From the data pipeline text below, pull out the passage from "ForEach Settings: |" to "Variables (date ranges)".

(Text excerpt)
Start of Block

Copy Job with CDC (Recommended)¶

Copy Job Configuration:
├── Source: SQL Server (CDC enabled)
├── Mode: Incremental copy
├── Update Method: Merge
├── Key Columns: Auto-detected from PK
└── Schedule: Every 15 minutes

Benefits of Copy Job CDC: - Zero manual intervention - Automatic insert/update/delete handling - Initial full load + subsequent incremental - Built-in checkpointing

4. Delta Load with Merge¶

Use Case: Upsert pattern - insert new, update existing

# PySpark MERGE pattern in notebook
from delta.tables import DeltaTable

# Read incremental data
df_incremental = spark.read.format("delta").load("/bronze/slot_telemetry_incremental")

# Get target Delta table
delta_table = DeltaTable.forPath(spark, "/silver/slot_telemetry")

# Perform MERGE
delta_table.alias("target").merge(
    df_incremental.alias("source"),
    "target.event_id = source.event_id"
).whenMatchedUpdate(
    set={
        "event_timestamp": "source.event_timestamp",
        "bet_amount": "source.bet_amount",
        "win_amount": "source.win_amount",
        "_updated_at": "current_timestamp()"
    }
).whenNotMatchedInsert(
    values={
        "event_id": "source.event_id",
        "machine_id": "source.machine_id",
        "player_id": "source.player_id",
        "event_timestamp": "source.event_timestamp",
        "bet_amount": "source.bet_amount",
        "win_amount": "source.win_amount",
        "_inserted_at": "current_timestamp()",
        "_updated_at": "current_timestamp()"
    }
).execute()

⚡ Pipeline Performance Optimization¶

ForEach Parallel Execution¶

Schedule Pipeline Run

Source: Microsoft Learn - Pipeline Overview

Use ForEach for parallel table processing:

{
  "name": "ParallelTableLoad",
  "type": "ForEach",
  "typeProperties": {
    "isSequential": false,
    "batchCount": 20,
    "items": "@pipeline().parameters.tableList",
    "activities": [
      {
        "name": "CopyTable",
        "type": "Copy",
        "typeProperties": {
          "source": {
            "type": "SqlServerSource",
            "query": "@concat('SELECT * FROM ', item().schemaName, '.', item().tableName)"
          }
        }
      }
    ]
  }
}

ForEach Settings: | Setting | Max Value | Recommendation | |---------|-----------|----------------| | batchCount | 50 | 10-20 for gateway, 30-50 for cloud | | isSequential | false | Always false for parallelism |

Logical Partitioning Design¶

For very large tables (100GB+), use logical partitioning:

Pipeline Structure:
├── Set Variables (date ranges)
├── ForEach (date buckets, batchCount=50)

End of Block

(Recorded information)

Start of Block

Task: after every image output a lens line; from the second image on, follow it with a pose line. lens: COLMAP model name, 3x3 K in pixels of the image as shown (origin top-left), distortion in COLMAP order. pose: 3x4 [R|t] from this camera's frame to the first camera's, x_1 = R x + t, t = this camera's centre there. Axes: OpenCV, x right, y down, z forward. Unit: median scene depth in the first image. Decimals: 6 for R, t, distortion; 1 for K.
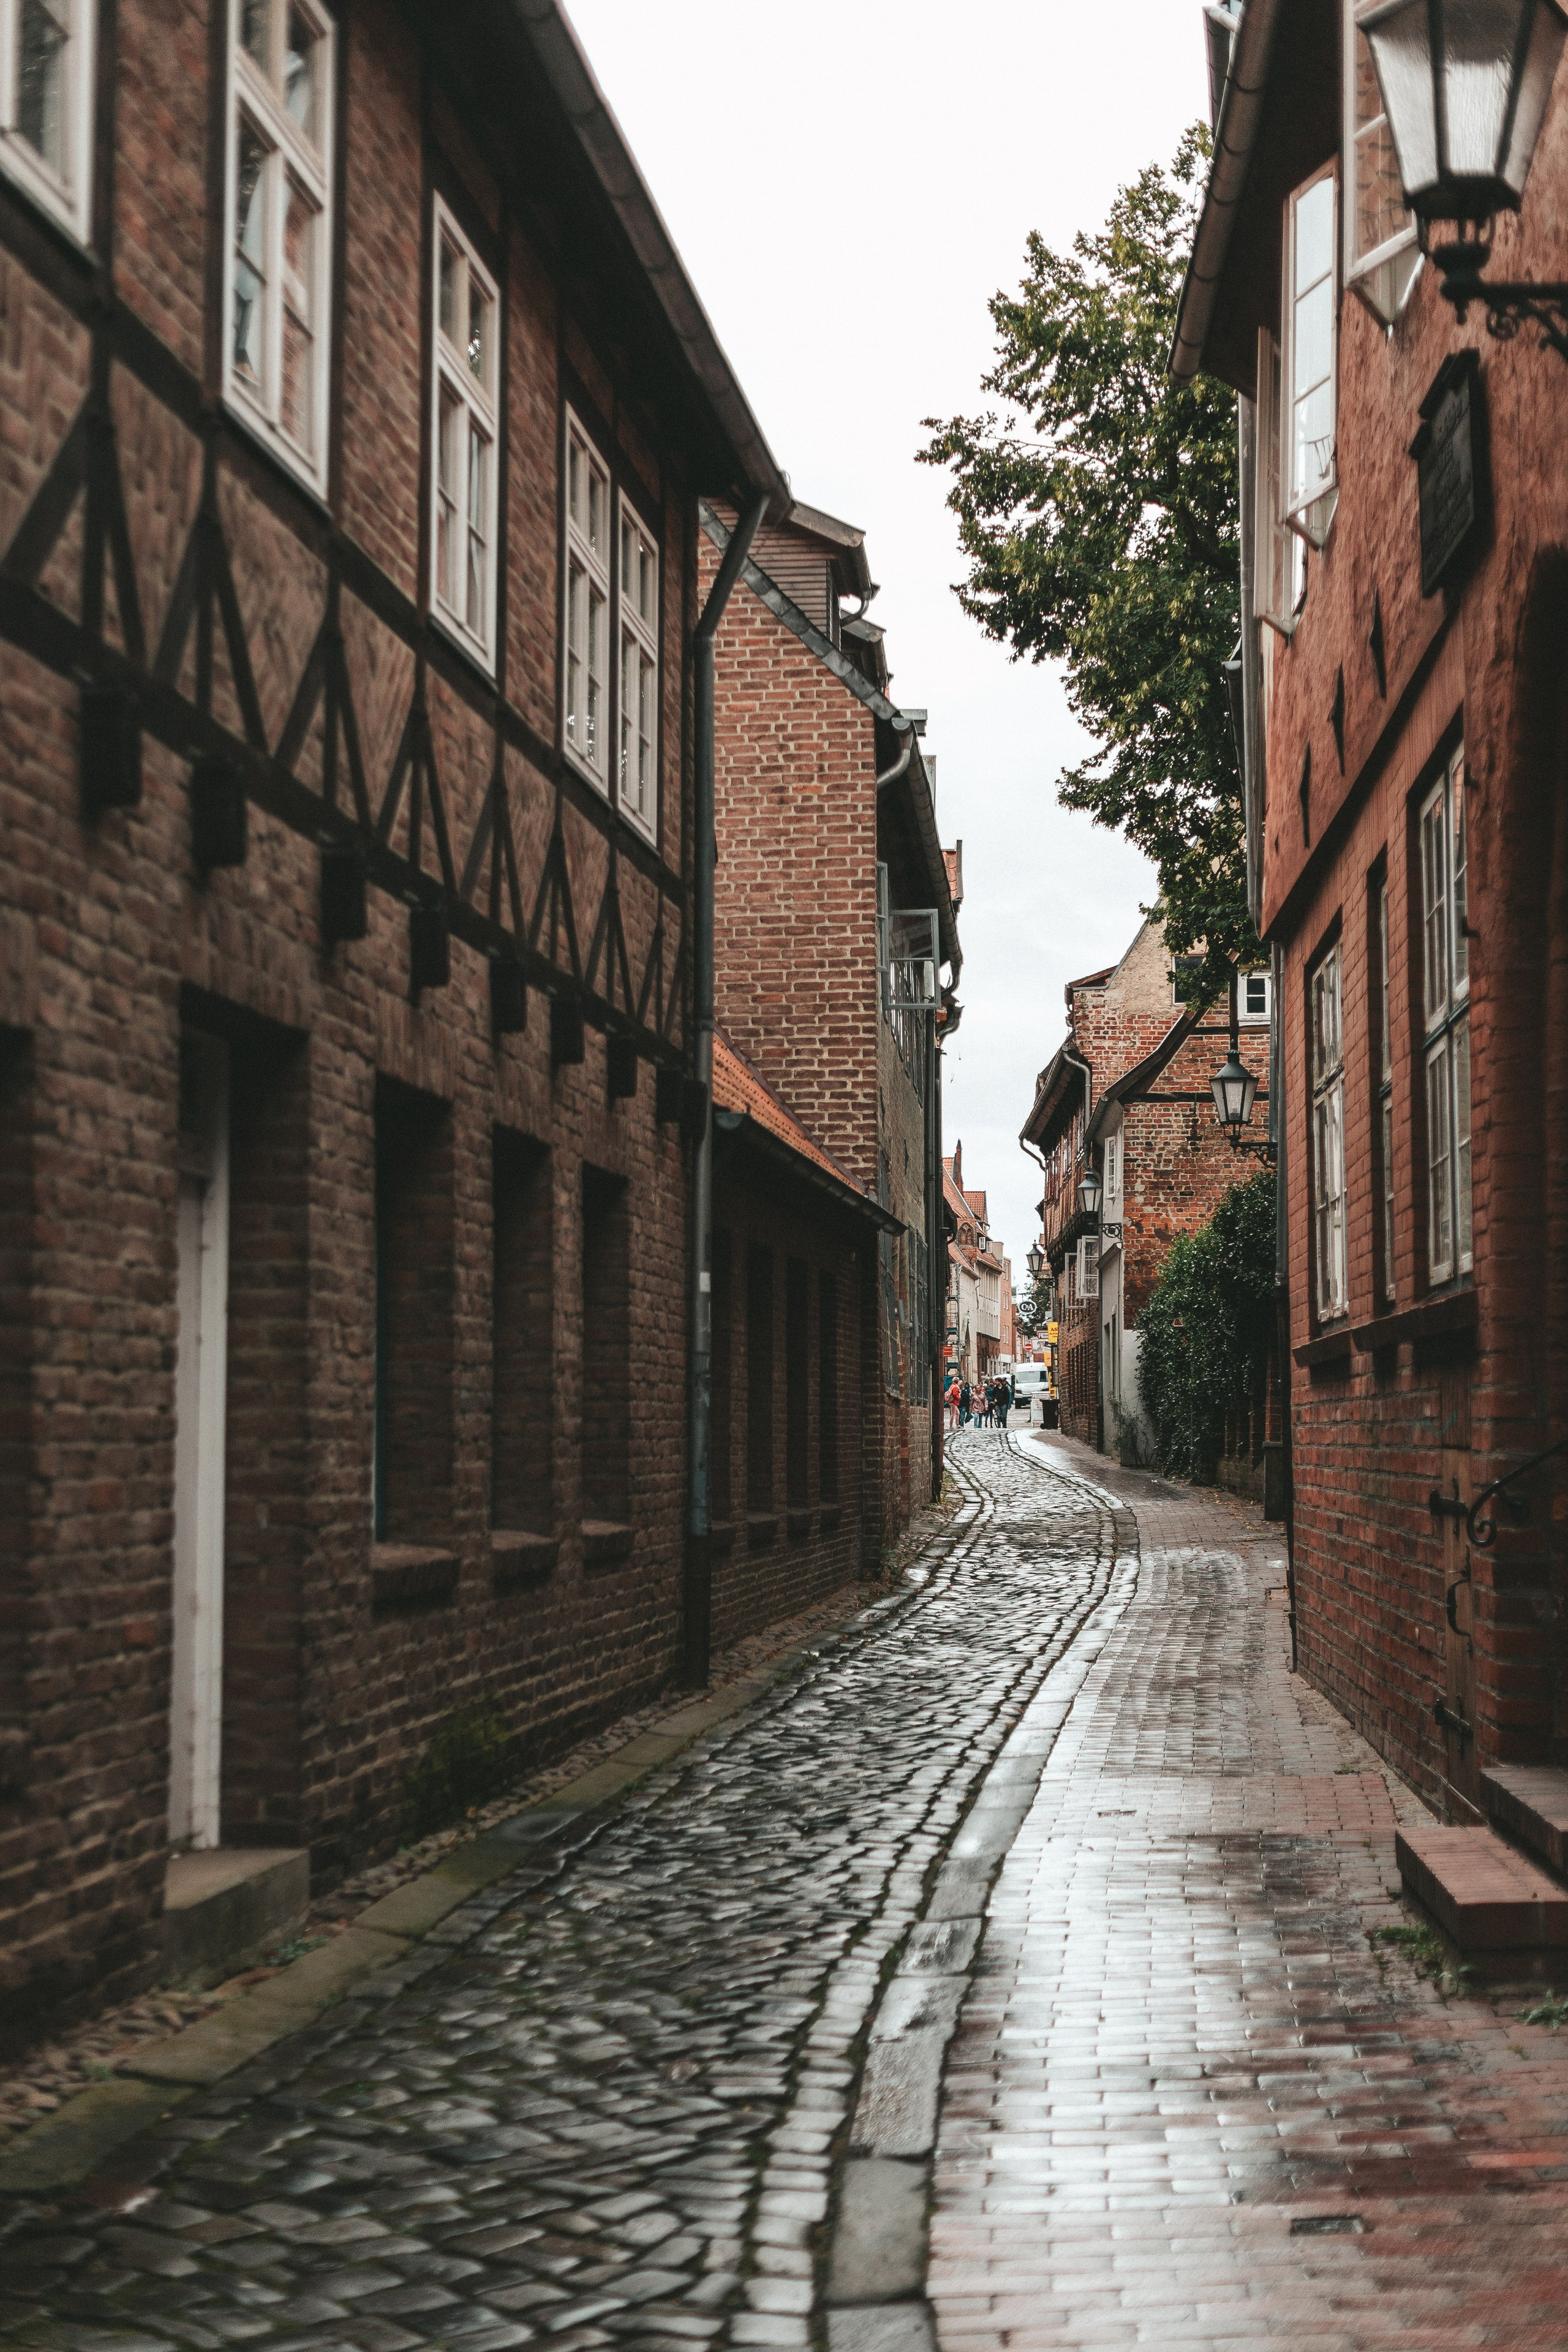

End of Block

(Solution to this task)
ForEach Settings: | Setting | Max Value | Recommendation | |---------|-----------|----------------| | batchCount | 50 | 10-20 for gateway, 30-50 for cloud | | isSequential | false | Always false for parallelism |

Logical Partitioning Design¶

For very large tables (100GB+), use logical partitioning:

Pipeline Structure:
├── Set Variables (date ranges)